◆ **Exercise instructions**
Exact duplicates of the lines from the top of the data through the line containing "Putney High Street" are needed, with every picture left out.

Page-level text extractions:
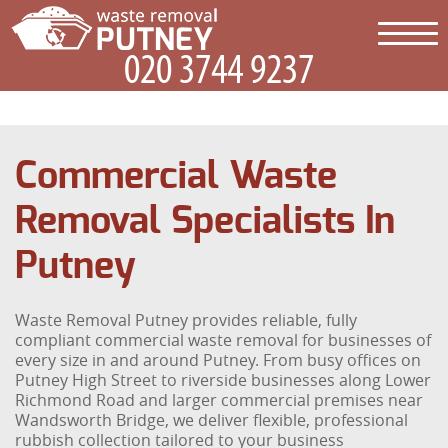
Commercial Waste
Removal Specialists In
Putney
Waste Removal Putney provides reliable, fully
compliant commercial waste removal for businesses of
every size in and around Putney. From busy offices on
Putney High Street to riverside businesses along Lower
Richmond Road and larger commercial premises near
Wandsworth Bridge, we deliver flexible, professional
rubbish collection tailored to your business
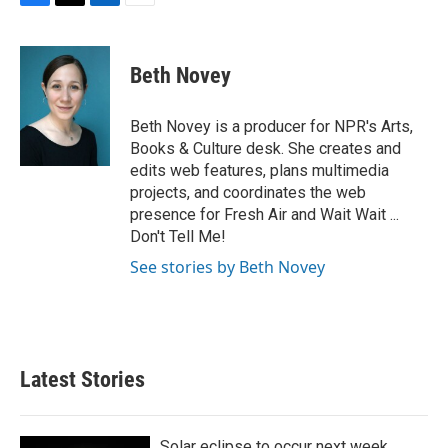
F
T
L
E
a
w
i
m
c
i
n
a
e
t
k
i
Beth Novey
b
t
e
l
o
e
d
o
r
I
Beth Novey is a producer for NPR's Arts,
k
n
Books & Culture desk. She creates and
edits web features, plans multimedia
projects, and coordinates the web
presence for Fresh Air and Wait Wait ...
Don't Tell Me!
See stories by Beth Novey
Latest Stories
Solar eclipse to occur next week.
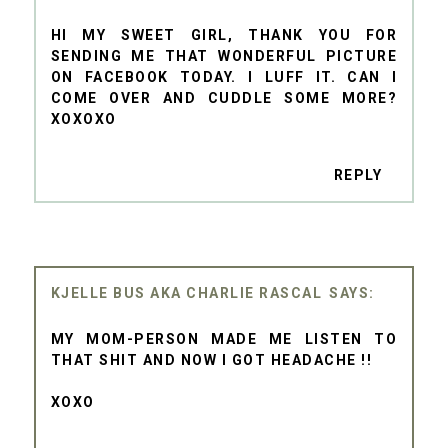
HI MY SWEET GIRL, THANK YOU FOR
SENDING ME THAT WONDERFUL PICTURE
ON FACEBOOK TODAY. I LUFF IT. CAN I
COME OVER AND CUDDLE SOME MORE?
XOXOXO
REPLY
KJELLE BUS AKA CHARLIE RASCAL
MY MOM-PERSON MADE ME LISTEN TO
THAT SHIT AND NOW I GOT HEADACHE !!
XOXO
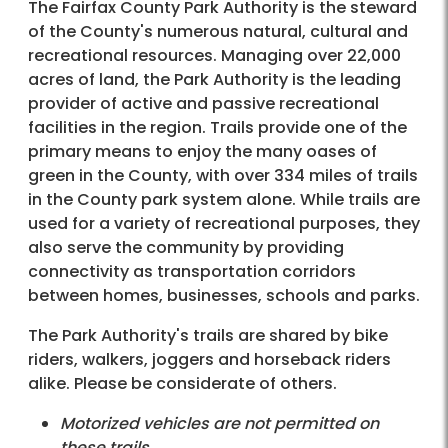
The Fairfax
County Park Authority is the steward
of the County's numerous natural, cultural and
recreational resources. Managing over 22,000
acres of land, the Park Authority is the leading
provider of active and passive recreational
facilities in the region. Trails provide one of the
primary means to enjoy the many oases of
green in the County, with over 334 miles of trails
in the County park system alone. While trails are
used for a variety of recreational purposes, they
also serve the community by providing
connectivity as transportation corridors
between homes, businesses, schools and parks.
The Park Authority's trails are shared by bike
riders, walkers, joggers and horseback riders
alike. Please be considerate of others.
Motorized vehicles are not permitted on
these trails.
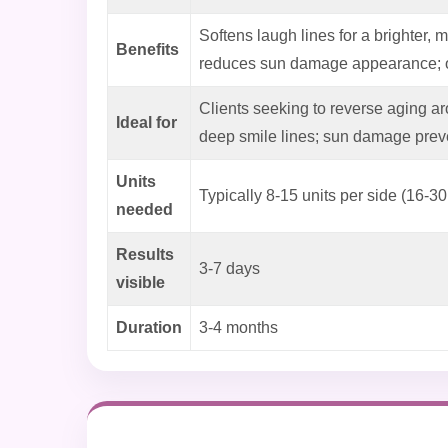
Softens laugh lines for a brighter, m
Benefits
reduces sun damage appearance; o
Clients seeking to reverse aging ar
Ideal for
deep smile lines; sun damage prev
Units
Typically 8-15 units per side (16-30 
needed
Results
3-7 days
visible
Duration
3-4 months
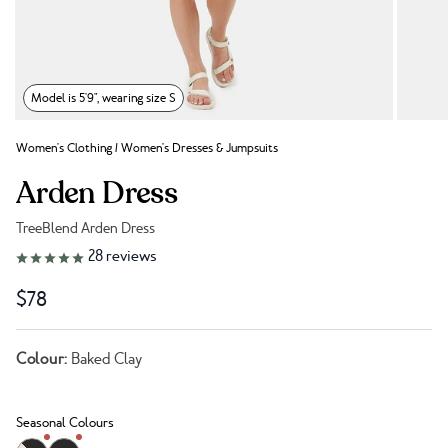
Model is 5'9", wearing size S
Women's Clothing
/
Women's Dresses & Jumpsuits
Arden Dress
TreeBlend Arden Dress
Link to reviews
28
reviews
$78
Colour:
Baked Clay
Seasonal Colours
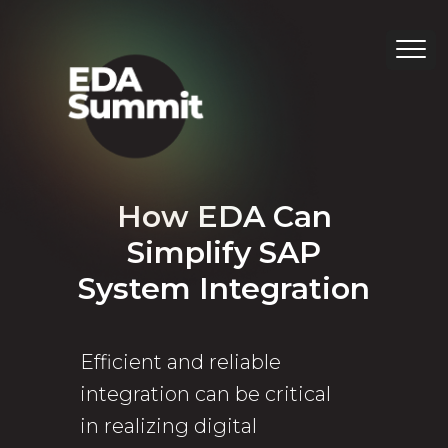
How EDA Can
Simplify SAP
System Integration
Efficient and reliable
integration can be critical
in realizing digital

◆ **Answer box**
Commercial Waste
Removal Specialists In
Putney
Waste Removal Putney provides reliable, fully
compliant commercial waste removal for businesses of
every size in and around Putney. From busy offices on
Putney High Street to riverside businesses along Lower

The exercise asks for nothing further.